Namun di sisi lain, BW justru menjadi kuasa hukum Maming yang telah ditetapkan sebagai tersangka oleh KPK. Bahkan, mengajukan gugatan praperadilan kepada KPK terkait dengan perkara tindak pidana korupsi yang ditangani KPK, sehingga posisi BW berlawanan dengan KPK.
Selain dari sisi sebagai mantan pimpinan KPK, BW juga diyakini adanya konflik kepentingan karena masih menjabat sebagai Ketua Bidang Hukum dan Pencegahan Korupsi Tim Gubernur Untuk Percepatan Pembangunan (TGUPP) Provinsi DKI Jakarta.

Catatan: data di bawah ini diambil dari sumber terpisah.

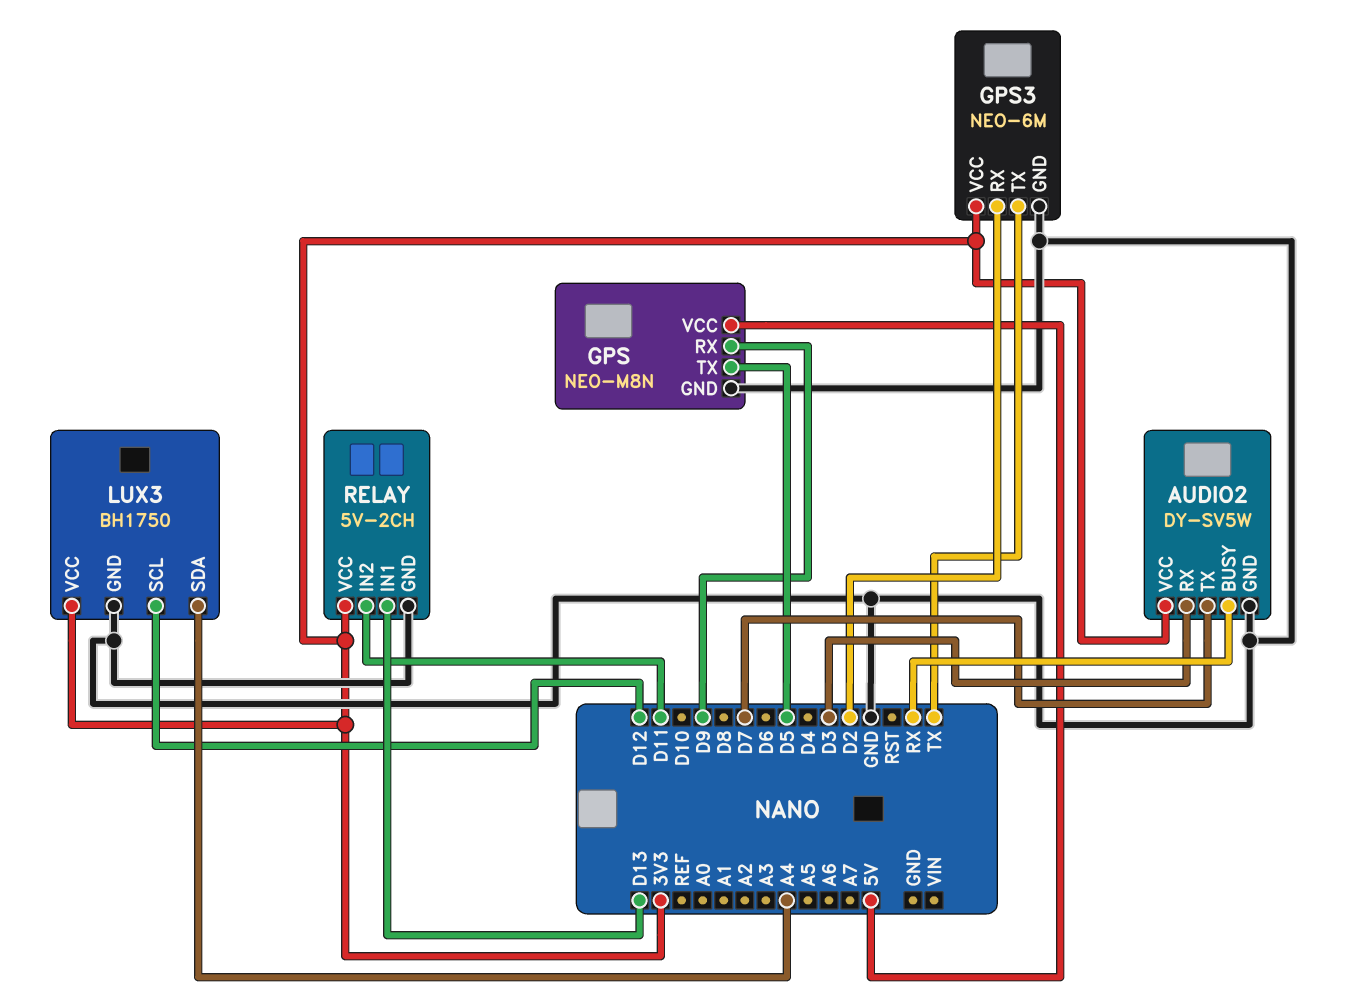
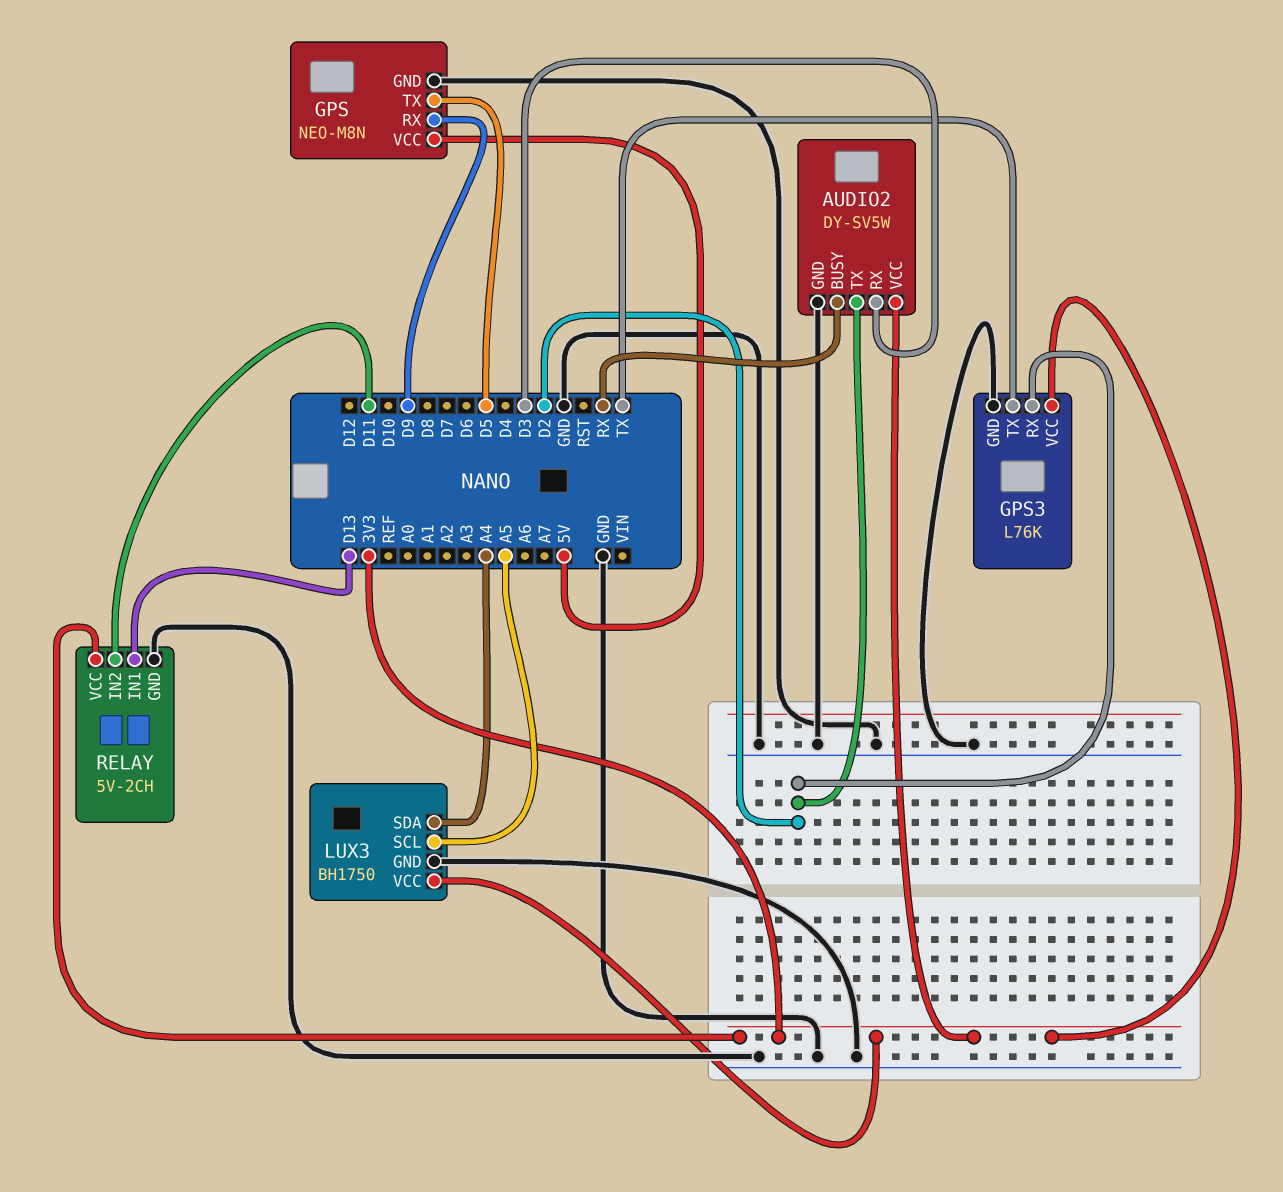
AUDIO2 pin TX: D7 -> D2
GPS3: NEO-6M -> L76K
LUX3 pin SCL: D12 -> A5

"Memiliki benturan kepentingan dengan pemohon (Maming) dan melanggar peraturan perundang-undangan tentang benturan kepentingan," tegas Ali.
Hal tersebut kata Ali, dikarenakan Maming merupakan pemegang saham dan/atau menjadi pengurus dan/atau terafiliasi dengan perusahan-perusahaan yang beralamat/berkedudukan/mempunyai kantor/ menjalankan usaha di DKI Jakarta, di antaranya PT Batulicin Enam Sembilan dan perusahaan-perusahaan yang diduga terkait dengan perkara tindak pidana korupsi yang melibatkan Maming, serta memiliki alamat, berkedudukan, mempunyai kantor dan/atau menjalankan usaha di DKI Jakarta, diantaranya PT Prolindo Cipta Nusantara.
Sementara itu, fungsi jabatan BW di TGUPP pada pokoknya memberikan pertimbangan dalam rangka pelaksanaan penyusunan, harmonisasi dan sinkronisasi kebijakan dan regulasi pencegahan korupsi, pemantauan dan evaluasi permasalahan hukum dan pencegahan korupsi.
Selain itu, tugas BW selaku Ketua Bidang Hukum dan Pencegahan Korupsi TGUPP antara lain, memimpin dan mengoordinasikan pelaksanaan tugas bidang hukum dan pencegahan korupsi dan melaksanakan koordinasi dengan perangkat daerah, tokoh, pemerhati, ahli, instansi pemerintah atau swasta dan/atau masyarakat dalam pelaksanaan tugas dan fungsi bidang hukum dan pencegahan korupsi.
"Dengan demikian, terdapat benturan kepentingan (conflict of interest) antara tugas dan fungsi saudara Bambang Widjojanto selaku Ketua Bidang Hukum dan Pencegahan Korupsi TGPP dengan posisi sebagai Kuasa Hukum Pemohon selaku pemilik/pemegang saham/pengurus perseroan yang menjadi lingkup/objek dari regulasi/kebijakan yang menjadi tugasnya," terang Ali.
Karena, benturan kepentingan telah diatur dalam Peraturan Menteri Pendayagunaan Aparatur Negara dan Reformasi Birokrasi 37/2012 tentang Pedoman Umum Benturan Kepentingan dan Keputusan Gubernur Provinsi Daerah Khusus Ibukota Jakarta 1279/2021 tentang Pedoman Penanganan Benturan Kepentingan di Lingkungan Pemerintah Provinsi Daerah Khusus Ibukota Jakarta.
Di mana, ketentuan tersebut berlaku bagi pegawai ASN maupun pegawai non ASN di Provinsi DKI Jakarta. Dengan demikian maka, BW sebagai Ketua Bidang Hukum dan Pencegahan Korupsi TGUPP yang berstatus non ASN pun terikat dengan ketentuan benturan kepentingan (conflict of interest) tersebut.
"Adapun adanya potensi benturan kepentingan (conflict of interest) harus dilaporkan ke atasan secara tertulis dan dilakukan pemeriksaan dan keputusan hasil pemeriksaan ditembuskan kepada Inspektorat Provinsi DKI Jakarta," tutur Ali.
"Berdasarkan uraian tersebut di atas, maka pemberian kuasa dari Pemohon kepada saudara Bambang Widjojanto melanggar peraturan perundang-undangan sehingga Kuasa yang diberikan Pemohon kepada saudara Bambang Widjojanto tidak sah dan batal demi hukum," pungkas Ali.